I think the following letter by Rachel Saperstein, Neve Dekalim/Nitzan in Gaza is worth reprinting, since we tend to forget just how the 8000 Israelis expelled from Gush Kativ are still struggling to get their lives together. The plan was that this should bring peace to the area but we have seen now how it has created just the opposite.
She writes "I’m still paying the mortgage on my house in Gush Katif, the house our government destroyed, and now we've added the mortgage on the house we are building in Nitzan," K says to me. We are sitting in the Nitzan Library. We speak softly. After all, we are in a library. My visiting grandchildren are selecting books.
There is a lingering sadness in each of us. The burden of the expulsion weighs heavily upon us.
Despite the saying 'time heals all wounds' apparently the wound of being forcibly removed from your own home by your own people lays open and continues to fester.
K talks about her sense of loss. "Rachel, I feel as if I'm going through another expulsion. My neighbors in the refugee camp are moving away. Their caravilla is removed from the site as soon as they leave. I experience a sense of loss as good friends leave. I know they are moving to permanent homes but I feel the pain of eviction once again. I tremble when I see the empty space that once was a home. I can't seem to pack my belongings. Having to pack once again leaves me with a sense of dread."
"My two sons are in the army" K continues as she pulls out their picture. They are officers in combat units. "Last week there was a knock on my door.
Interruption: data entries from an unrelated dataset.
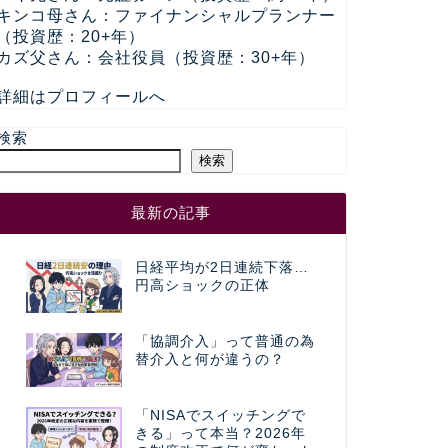
キンコ母さん：ファイナンシャルプランナー
（投資歴：20+年）
カズ父さん：会社役員（投資歴：30+年）
詳細はプロフィールへ
検索
検索
最新の記事
日経平均が2日連続下落…
円高ショックの正体
「協調介入」って普通の為
替介入と何が違うの？
「NISAでスイッチングで
きる」って本当？2026年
It was my younger son's commanding officer, with a group from his platoon. I froze in terror! 'Has something happened to my son?' I cried.
'Your son is fine' he smiled. 'We've come to help you pack'. Though my heart was pounding, I forced myself to calm down and began to give the soldiers instructions."
There is an ambivalent reaction to our soldiers. Six years ago they came to evict us. This time, as we slowly get ready to move again, they come to help us pack. But moving leaves us with a sense of sadness as we say a temporary goodbye to our dream of returning to Gush Katif.
I hugged K. The grandchildren had selected their books and are ready to return to our caravilla for lunch.
Last night I took a walk around the area. The caravillas that we have called home have begun to disappear. Fields of weeds have taken over. Where homes remain gardens are increasingly neglected.
We who are moving to Lachish still have a long wait as building has yet to begin. We are waiting for our Housing Committee to make a final choice of builder. We are depending on the Committee to make a proper choice, a builder with a good track record. There is also the choice of the contractor for public buildings. We cannot move people into a largely unpopulated area without synagogues, a supermarket, a health clinic, kindergartens and schools. So we wait.
As we complete six years of expulsion this Tisha bAv we contemplate the irony that the stories of expulsions on this terrible date for the Jewish Nation will now include the expulsion of Jews by Jews.